Martedì, 13 Aprile 2021

Mentana risponde a Conte: "Mai censurato nessuno, il mio tg è libero"

In diretta domenica sera durante il Tg La7, la replica del direttore alla nota diffusa da Palazzo Chigi in seguito alla polemica nata venerdì dopo le parole del Presidente del Consiglio su Salvini e Meloni

Enrico Mentana

L'ultima parola (almeno per il momento) è di Enrico Mentana. Il direttore del Tg La7 torna sul 'conferenza gate', con un intervento - domenica sera in diretta - che fa riferimento al comunicato di Palazzo Chigi in cui si parla dei giornalisti che "sono anche liberi di sostenere la singolare opinione secondo cui il presidente del Consiglio non dovrebbe smentire fake news e calunnie nel corso di una conferenza stampa rivolta al Paese", tornando dunque alla polemica nata dopo la conferenza stampa di venerdì 10 aprile tenuta da Giuseppe Conte. In quell'occasione, secondo Mentana, il Presidente del Consiglio si è concesso "un uso personalistico delle reti unificate con l'attacco alle figure dell'opposizione", Matteo Salvini e Giorgia Meloni.

"Se avessimo saputo, non avremmo mandato in onda quella parte della conferenza di Conte - aveva commentato Mentana in studio dopo le parole di Conte, che si era appena scagliato contro Matteo Salvini e Giorgia Meloni per le dichiarazioni dei due leader d'opposizione sull'accordo raggiunto dall'Eurogruppo - Aspettavamo per oggi un passaggio importante, il decreto, parole importanti sull'Eurogruppo e sulla task force. Il resto è polemica politica".

La replica di Enrico Mentana 

La spinosa nota di Palazzo Chigi non ha lasciato in silenzio Mentana: "Noi non censuriamo, non si dica questo. Qui la libertà è assoluta ma non c'è la libertà di qualcuno di dire 'ora va in onda quello che dico io'. Chiaro? La libertà è una cosa seria e noi preserviamo la nostra, nel rispetto di chi segue questo telegiornale e tutti gli altri telegiornali. Spero che venga preservata ancora, nonostante comunicati molto scomposti". Queste le parole del giornalista, che continua: "Il presidente del Consiglio ha tutto il diritto di indirizzarsi al paese e ha gli strumenti per farlo. Se ha usato questa risorsa così spesso in questi giorni è perché siamo alle prese con un'emergenza importante. Credo sia giusto ascoltare quando ci sono notizie, provvedimenti, svolte da chi sta guidando il paese, ed è il premier. Ma non le polemiche politiche. Per cosa? Le fake news? La vicenda Mes, oltretutto, è molto controversa. Salvini e Meloni sono intervenuti in maniera molto dura e in qualche modo sguaiata e censurabile dal punto di vista del buon rapporto politico dopo l'accordo dell'Eurogruppo. Il premier poteva intervenire con un post, un comunicato o un'intervista per ristabilire la verità e tutti l'avremmo ripreso le parole con forza".
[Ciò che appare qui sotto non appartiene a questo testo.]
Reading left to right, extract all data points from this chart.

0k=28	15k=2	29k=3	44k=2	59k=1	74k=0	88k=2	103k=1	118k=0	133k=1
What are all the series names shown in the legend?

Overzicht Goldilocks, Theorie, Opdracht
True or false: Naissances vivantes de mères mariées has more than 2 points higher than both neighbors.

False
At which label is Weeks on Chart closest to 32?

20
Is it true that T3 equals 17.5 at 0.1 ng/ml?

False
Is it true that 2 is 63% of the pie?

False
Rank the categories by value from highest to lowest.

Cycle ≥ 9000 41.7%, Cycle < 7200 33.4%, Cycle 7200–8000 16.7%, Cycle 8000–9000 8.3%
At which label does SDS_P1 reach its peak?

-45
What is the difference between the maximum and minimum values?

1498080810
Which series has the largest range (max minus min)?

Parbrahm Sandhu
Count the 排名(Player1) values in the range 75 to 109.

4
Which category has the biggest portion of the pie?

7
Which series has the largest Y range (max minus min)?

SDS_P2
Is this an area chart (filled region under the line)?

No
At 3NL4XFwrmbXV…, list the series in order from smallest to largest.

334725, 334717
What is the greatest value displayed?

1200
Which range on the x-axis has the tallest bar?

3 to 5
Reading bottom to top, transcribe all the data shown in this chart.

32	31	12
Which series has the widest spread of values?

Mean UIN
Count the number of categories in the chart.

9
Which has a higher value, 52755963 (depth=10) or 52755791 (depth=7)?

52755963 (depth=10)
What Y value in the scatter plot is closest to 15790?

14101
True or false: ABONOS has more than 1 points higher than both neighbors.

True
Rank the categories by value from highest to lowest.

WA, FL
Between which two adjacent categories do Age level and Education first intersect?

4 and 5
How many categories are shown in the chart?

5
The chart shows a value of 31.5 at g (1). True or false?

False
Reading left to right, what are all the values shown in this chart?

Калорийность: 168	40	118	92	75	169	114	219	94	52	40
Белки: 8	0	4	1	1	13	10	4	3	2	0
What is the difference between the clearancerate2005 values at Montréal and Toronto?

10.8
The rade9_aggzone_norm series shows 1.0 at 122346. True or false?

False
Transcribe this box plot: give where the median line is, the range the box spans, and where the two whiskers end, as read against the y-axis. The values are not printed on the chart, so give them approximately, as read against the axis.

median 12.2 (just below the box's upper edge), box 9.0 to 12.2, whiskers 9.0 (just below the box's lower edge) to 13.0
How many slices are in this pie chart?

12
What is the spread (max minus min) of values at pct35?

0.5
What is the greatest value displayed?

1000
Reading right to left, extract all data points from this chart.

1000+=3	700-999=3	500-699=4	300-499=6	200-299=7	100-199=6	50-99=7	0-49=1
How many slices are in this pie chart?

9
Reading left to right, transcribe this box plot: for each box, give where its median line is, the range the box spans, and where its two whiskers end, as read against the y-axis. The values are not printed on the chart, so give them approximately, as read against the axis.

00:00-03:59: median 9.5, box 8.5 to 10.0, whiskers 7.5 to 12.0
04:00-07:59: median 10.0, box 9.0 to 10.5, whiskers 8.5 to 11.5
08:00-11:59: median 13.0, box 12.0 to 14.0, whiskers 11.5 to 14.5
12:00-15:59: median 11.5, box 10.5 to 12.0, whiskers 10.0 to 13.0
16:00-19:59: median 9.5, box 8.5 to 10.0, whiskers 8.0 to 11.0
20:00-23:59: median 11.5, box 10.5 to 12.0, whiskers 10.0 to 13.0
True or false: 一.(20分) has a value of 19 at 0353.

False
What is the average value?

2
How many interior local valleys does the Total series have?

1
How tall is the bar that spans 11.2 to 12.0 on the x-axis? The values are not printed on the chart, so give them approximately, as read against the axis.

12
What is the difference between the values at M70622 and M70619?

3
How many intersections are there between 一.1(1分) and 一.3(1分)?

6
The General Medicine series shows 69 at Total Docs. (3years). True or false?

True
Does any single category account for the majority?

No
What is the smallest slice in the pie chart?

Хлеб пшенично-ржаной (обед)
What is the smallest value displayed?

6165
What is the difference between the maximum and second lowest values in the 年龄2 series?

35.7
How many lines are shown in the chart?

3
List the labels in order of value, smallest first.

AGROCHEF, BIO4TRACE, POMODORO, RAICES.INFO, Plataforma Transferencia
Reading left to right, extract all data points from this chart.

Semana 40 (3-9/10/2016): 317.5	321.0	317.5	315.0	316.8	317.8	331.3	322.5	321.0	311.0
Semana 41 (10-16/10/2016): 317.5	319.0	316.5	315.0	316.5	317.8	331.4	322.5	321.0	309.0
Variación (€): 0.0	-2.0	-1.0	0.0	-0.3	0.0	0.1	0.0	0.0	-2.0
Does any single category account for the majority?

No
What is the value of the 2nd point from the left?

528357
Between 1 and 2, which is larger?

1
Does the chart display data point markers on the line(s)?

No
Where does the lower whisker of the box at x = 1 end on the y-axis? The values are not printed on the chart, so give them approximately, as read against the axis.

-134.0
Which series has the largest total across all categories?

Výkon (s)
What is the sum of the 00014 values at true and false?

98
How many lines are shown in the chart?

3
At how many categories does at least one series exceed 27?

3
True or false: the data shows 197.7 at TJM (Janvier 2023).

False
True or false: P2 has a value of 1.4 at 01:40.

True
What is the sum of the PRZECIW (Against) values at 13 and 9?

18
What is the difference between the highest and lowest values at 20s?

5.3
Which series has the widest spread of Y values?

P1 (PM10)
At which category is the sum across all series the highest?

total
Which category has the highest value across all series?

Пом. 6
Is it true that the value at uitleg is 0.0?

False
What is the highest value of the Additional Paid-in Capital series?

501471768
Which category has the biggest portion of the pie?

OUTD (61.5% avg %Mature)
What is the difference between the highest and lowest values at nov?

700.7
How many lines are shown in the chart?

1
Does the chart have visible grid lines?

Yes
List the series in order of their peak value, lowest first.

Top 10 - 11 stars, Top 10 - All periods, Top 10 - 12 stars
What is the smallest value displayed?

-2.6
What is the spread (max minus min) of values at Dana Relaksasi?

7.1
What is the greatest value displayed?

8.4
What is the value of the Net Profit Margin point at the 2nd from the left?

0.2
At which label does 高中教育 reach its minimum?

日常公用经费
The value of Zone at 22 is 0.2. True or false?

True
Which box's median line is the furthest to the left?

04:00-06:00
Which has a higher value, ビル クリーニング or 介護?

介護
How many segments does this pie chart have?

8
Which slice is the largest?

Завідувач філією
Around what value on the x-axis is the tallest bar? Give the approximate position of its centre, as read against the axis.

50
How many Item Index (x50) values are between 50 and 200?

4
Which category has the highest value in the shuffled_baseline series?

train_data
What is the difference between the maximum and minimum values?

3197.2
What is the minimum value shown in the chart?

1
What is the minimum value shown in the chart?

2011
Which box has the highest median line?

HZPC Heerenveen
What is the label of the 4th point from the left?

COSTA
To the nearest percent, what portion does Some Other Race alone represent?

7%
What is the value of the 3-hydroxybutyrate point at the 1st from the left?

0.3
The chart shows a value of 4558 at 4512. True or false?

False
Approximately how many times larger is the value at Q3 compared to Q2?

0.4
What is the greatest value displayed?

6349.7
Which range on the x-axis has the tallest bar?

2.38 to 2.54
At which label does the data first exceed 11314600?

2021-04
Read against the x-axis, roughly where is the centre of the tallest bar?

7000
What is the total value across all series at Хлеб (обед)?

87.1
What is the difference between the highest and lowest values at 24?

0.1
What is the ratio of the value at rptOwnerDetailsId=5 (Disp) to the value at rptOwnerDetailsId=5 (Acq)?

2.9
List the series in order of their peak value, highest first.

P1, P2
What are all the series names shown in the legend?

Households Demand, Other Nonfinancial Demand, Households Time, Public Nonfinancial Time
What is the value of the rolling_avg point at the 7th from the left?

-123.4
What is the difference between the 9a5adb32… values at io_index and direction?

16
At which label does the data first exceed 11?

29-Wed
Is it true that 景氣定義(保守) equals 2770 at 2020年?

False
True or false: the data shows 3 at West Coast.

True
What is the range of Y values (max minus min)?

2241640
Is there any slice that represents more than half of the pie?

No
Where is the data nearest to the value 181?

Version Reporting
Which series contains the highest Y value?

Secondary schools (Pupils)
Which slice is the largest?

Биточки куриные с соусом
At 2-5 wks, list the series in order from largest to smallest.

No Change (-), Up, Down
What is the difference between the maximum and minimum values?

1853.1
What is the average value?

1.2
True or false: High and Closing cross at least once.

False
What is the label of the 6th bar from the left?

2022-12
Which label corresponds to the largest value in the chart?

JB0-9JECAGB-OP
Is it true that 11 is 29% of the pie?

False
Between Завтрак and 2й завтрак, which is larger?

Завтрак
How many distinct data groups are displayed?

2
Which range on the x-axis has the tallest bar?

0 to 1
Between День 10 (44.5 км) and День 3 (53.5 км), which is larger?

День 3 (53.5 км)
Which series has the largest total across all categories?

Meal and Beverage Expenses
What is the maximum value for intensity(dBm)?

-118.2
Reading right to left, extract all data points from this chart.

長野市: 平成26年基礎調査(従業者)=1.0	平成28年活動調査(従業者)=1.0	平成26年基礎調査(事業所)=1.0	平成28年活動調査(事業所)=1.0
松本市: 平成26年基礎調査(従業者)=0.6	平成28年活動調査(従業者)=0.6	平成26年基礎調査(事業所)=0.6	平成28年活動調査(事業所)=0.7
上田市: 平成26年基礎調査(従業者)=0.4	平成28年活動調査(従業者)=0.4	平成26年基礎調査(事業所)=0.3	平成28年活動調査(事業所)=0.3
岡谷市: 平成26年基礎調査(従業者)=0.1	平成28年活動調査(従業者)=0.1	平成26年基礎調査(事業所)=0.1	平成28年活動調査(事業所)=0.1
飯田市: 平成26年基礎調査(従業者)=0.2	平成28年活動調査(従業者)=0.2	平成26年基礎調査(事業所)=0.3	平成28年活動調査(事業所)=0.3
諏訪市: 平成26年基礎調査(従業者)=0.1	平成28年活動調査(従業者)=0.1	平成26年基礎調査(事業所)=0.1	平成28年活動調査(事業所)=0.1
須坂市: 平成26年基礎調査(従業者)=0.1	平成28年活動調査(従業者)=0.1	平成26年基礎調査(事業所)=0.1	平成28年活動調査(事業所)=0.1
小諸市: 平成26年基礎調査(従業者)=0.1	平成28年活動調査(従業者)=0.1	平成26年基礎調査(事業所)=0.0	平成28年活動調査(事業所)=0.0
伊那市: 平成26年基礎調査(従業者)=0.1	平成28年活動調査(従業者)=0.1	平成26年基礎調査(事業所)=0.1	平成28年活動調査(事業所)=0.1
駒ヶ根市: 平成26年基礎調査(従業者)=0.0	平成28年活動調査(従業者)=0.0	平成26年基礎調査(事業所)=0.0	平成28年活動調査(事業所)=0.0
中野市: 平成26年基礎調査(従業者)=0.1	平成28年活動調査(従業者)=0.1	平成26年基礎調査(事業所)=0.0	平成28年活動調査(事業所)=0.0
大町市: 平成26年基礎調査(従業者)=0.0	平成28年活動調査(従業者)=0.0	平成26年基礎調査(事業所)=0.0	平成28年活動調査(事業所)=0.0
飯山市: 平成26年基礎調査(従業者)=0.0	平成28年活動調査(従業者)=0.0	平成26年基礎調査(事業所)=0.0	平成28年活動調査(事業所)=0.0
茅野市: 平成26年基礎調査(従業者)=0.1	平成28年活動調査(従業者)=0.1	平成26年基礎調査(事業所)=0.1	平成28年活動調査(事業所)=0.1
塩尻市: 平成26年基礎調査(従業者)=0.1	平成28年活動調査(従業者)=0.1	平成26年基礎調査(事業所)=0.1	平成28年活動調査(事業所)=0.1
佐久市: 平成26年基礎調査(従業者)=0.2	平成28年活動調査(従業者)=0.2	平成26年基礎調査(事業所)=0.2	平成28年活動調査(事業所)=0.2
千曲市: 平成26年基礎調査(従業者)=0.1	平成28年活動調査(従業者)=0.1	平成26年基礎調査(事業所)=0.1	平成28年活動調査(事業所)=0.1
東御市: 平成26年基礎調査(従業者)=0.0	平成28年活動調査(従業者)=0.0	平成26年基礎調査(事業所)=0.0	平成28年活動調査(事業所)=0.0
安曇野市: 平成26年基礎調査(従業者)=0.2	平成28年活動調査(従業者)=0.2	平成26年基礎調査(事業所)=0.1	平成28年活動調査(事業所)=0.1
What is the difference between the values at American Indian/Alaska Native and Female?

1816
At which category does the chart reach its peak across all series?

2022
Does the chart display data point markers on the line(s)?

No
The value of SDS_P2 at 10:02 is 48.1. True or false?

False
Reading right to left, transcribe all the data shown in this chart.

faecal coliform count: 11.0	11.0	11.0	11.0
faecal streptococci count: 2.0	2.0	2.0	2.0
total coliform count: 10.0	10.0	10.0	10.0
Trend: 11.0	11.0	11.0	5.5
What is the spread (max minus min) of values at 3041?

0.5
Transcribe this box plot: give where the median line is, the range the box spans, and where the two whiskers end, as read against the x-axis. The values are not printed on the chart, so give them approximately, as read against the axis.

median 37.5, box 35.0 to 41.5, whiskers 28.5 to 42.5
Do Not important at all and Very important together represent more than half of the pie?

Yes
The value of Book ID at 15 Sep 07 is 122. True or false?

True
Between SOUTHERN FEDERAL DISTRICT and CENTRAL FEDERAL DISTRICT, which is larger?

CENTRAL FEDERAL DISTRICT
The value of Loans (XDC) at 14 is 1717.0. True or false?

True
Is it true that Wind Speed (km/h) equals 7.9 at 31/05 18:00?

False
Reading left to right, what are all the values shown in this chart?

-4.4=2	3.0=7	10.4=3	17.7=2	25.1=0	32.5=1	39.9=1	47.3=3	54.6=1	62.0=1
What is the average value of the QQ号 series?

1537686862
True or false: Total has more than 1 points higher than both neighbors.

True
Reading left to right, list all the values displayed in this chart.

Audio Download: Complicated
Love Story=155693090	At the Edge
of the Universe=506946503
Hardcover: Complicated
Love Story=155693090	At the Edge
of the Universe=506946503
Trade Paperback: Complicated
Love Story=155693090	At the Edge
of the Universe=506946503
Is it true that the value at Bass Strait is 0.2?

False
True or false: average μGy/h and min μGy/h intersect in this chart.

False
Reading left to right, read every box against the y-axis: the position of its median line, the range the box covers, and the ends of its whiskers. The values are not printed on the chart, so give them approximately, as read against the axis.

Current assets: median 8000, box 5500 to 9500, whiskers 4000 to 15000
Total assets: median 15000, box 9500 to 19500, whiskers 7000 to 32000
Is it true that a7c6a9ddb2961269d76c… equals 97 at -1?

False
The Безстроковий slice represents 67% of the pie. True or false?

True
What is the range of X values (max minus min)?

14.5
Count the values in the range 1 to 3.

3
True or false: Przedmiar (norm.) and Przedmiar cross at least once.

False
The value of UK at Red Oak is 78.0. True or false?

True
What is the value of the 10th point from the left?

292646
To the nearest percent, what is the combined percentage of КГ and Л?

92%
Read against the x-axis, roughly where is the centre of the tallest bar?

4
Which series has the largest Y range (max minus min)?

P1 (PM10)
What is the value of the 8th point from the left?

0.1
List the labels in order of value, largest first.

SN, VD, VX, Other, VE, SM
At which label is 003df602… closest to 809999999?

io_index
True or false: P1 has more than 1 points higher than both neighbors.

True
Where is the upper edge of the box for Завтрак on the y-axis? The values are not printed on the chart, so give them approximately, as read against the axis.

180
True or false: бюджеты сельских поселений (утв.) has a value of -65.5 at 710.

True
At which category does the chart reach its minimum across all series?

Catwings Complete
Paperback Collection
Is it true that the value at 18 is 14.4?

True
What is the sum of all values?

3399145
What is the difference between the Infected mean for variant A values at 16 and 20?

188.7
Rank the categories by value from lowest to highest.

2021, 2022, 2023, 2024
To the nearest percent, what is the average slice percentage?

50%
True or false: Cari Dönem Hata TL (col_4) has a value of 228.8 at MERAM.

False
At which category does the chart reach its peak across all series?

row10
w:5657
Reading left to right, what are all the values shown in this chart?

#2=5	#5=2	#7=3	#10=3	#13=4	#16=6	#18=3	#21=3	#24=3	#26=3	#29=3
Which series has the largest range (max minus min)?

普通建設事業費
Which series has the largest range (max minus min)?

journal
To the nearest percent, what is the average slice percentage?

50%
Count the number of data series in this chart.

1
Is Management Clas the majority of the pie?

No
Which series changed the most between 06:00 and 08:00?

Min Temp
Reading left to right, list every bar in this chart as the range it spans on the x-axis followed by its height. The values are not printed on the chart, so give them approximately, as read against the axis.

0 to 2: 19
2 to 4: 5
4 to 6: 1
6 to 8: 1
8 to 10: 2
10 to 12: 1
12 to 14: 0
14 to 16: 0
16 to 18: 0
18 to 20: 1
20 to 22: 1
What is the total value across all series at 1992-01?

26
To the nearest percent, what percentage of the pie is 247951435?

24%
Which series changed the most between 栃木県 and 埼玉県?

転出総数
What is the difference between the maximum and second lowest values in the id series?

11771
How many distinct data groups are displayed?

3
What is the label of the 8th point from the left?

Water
"Non c'è nessuna censura, perché quando palazzo Chigi chiede di intervenire, interviene. E nessuno censura", dice Mentana. "Non può esser data la possibilità ad un capo del governo per intervenire su quello che vuole, quando vuole, perché questo non succede nella democrazia, diversa da tutti gli altri sistemi perché c'è l'opposizione, un elemento di equilibrio e pungolo. E quando sbaglia rafforza chi governa. Per quanto riguarda il Mes, stiamo più dalla parte di Conte e ancor di più di Gualtieri che da quella di Salvini e Meloni", dice rispondendo alle accuse di essere un "traditore, venduto, Cari odiatori, da questo telegiornale Salvini è stato criticato qui con questa voce su migranti, Ong, Carola Rackete, 25 aprile, censimento dei rom, sui 49 milioni, su Savoini e la Russia. Quando non era più ministro, sulla citofonata di Bologna. Su molte di queste cose, quelli che ora attaccano sono stati zitti o hanno approvato perché erano d'accordo o perché i loro beniamini erano alleati di governo".

"Voglio ricordare che si è anche votato entusiasticamente per sottrarre Salvini ad un processo da parte di quella parte dell'elettorato, anche grazie all'expertise di un omonimo dell'attuale presidente del Consiglio, anche lui Conte, anche lui premier". "Noi non censuriamo, non si dica questo. Qui la libertà è assoluta ma non c'è la libertà di qualcuno di dire 'ora va in onda quello che dico io'. Chiaro? La libertà è una cosa seria e noi preserviamo la nostra, nel rispetto di chi segue questo telegiornale e tutti gli altri telegiornali. Spero che venga preservata ancora, nonostante comunicati molto scomposti", conclude.